I use frameworks to help me make sense of complex issues. I can see disparate ideas and integrate them through ‘yes and’ thinking. So I make points others do not readily see. In doing so, I frame experiences in compelling and engaging ways. I paint visions and provide new ways for people to see. I use metaphors and stories to do this. I find the stories in everyday experiences, and people find it easy to understand them. The new images that follow help people to take action.
In helping others, I try to empathize with them and understand their needs. I give them my attention and energy but I allow them to be in charge. In exercising influence, I try to enroll people, not force them, in new directions…”
Notice how it flows. How it’s written in first person, present tense. How it’s both confident and authentic. This portrait becomes your north star—a reference point for decisions about roles, projects, career moves.
Real Stories of Transformation
Let’s talk about Heather Moritz. In 2015, she was a student at Olympic College, completing the RBS exercise for a leadership course. Her expectations? “Grim. I expected minimal and not very telling results.”
Heather was in recovery. She’d spent years, as she put it, “down a rabbit hole with alcohol and depression.” Her self-perception was brutally negative. The person she saw in the mirror was defined by failures.
Then the feedback arrived. Story after story about her knack for helping people through difficult situations. Her ability to make deep connections. Her honesty and courage. Her tenacity.
The gap between how she saw herself and how others saw her was staggering. In her reflection, she wrote: “When I am at my best, I am serving others. I spend a large portion of my time helping others, whether it be planning a fundraising event or simply lending an ear for someone to vent. I am the kind of person that people open up to and ask advice from. It is because I am honest and fair.”
The realization hit her: “Because of the RBSE, I now know I have a lot to offer.”
This wasn’t just feel-good affirmation. It changed her trajectory. She developed concrete action plans around the strengths she’d identified. She worked on building confidence through daily reflection. She learned to accept failure as part of progress rather than evidence of unworthiness. Her comment captures the essence: “I learned that actions I take, that I perceive as small, play a huge part in someone else’s life.”
Consider Priyadarshini Sunderraj, a software developer pursuing an MBA while transitioning to product management. She gathered feedback from 52 people—colleagues, friends, family, acquaintances. The stories revealed patterns she hadn’t fully recognized: unlimited patience, dedication, sense of purpose, resilience, adaptability.
But the breakthrough came when she mapped these strengths to her career aspirations. Product management requires bridging technology and business, handling escalations with maturity, influencing without authority. Her RBS portrait revealed she possessed these exact capabilities—she just hadn’t connected the dots.
Her reflection: “In my current role, I am an individual contributor, working on specific features without much knowledge of domain. I have deep interest and passion in product management role, as it aligns with my core strengths both professionally and via best self-portrait.”

*Exercise data*:
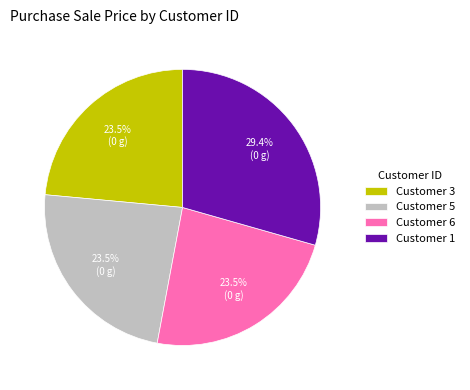

Which has a higher value, Customer 3 or Customer 1?

Customer 1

*Problem statement*:
Carry on the passage on the best-self portrait exercise, picking up after its final sentence. The lines are separate material and have nothing to do with the passage on the best-self portrait exercise.

*Written answer*:
She identified specific blockers (unawareness of opportunities, limited experience, mind barriers about transitioning roles) and created an action plan: spend two hours daily on individual development, work closely with an experienced product manager, deliberately practice strengths-based work.
Her key insight? “Awareness of strengths does not translate into action; it should be practiced as a second nature.”
These aren’t exceptional cases. They’re typical. Amy Wrzesniewski, a professor of organizational behavior at Yale, calls the RBS exercise “the most powerful thing I have taught in 21 years.”
Why This Matters Especially for Data Professionals
Data work rewards technical depth. You master SQL, learn Python, understand distributed systems, grasp statistical methods, keep up with the latest frameworks. The implicit promise: accumulate enough technical skills and success follows.
Except that’s not how it works. Research from Google studying their most productive and innovative employees found that top performers were in interdisciplinary groups, and the individuals driving change were those with highly developed soft skills and self-awareness. Technical chops were necessary but not sufficient.
The data field is experiencing 36% job growth through 2033. The opportunities are real. But the path from junior data analyst to senior data engineer to lead data scientist to Chief Data Officer isn’t just about deepening technical expertise. It requires understanding yourself—your natural strengths, your communication style, how you influence others, what energizes you versus what drains you.
Consider the progression most data professionals follow:
Junior to mid-level: Primarily technical skills. Can you write efficient queries? Build pipelines? Clean messy data? Train models?
Mid to senior level: Technical excellence plus strategic thinking. Can you identify the right problems? Communicate with stakeholders? Make architectural decisions?
Senior to lead level: Technical credibility plus soft skills. Can you mentor others? Build consensus? Navigate organizational politics? Represent the team to leadership?
Lead to executive level: Technical understanding plus vision. Can you set strategy? Build teams? Influence across the organization? Translate between business and technology?
The pattern is clear. Technical skills get you in the door. Self-awareness and interpersonal strengths determine how far you climb.
Yet most professional development in data focuses almost exclusively on technical skills. Take another Python course. Learn the new orchestration tool. Master advanced statistics. These matter. But they’re not your differentiator.
Your differentiator is understanding questions like: Do you excel at making complex topics accessible? Are you naturally good at seeing patterns across disparate data sources? Do people consistently seek you out when they need help debugging hairy problems? Can you build relationships with business stakeholders who distrust “data people”? Are you energized by mentoring junior team members?
These aren’t soft skills in the dismissive sense. They’re the skills that determine whether you’ll still be relevant when the hot new technology of 2025 becomes the legacy system of 2030.
The Science of Building on What Works
Traditional professional development follows a logical but flawed pattern: identify weaknesses, remediate them, become well-rounded. The appeal is obvious. If you’re bad at public speaking, take a presentation course. Uncomfortable with conflict? Read management books. Weak at statistics? Go back to school.
This approach has two problems. First, it’s exhausting. You’re constantly working against your grain, fighting your natural inclinations. Second, it’s inefficient. Research shows that your areas of greatest potential growth aren’t your weaknesses—they’re your strengths.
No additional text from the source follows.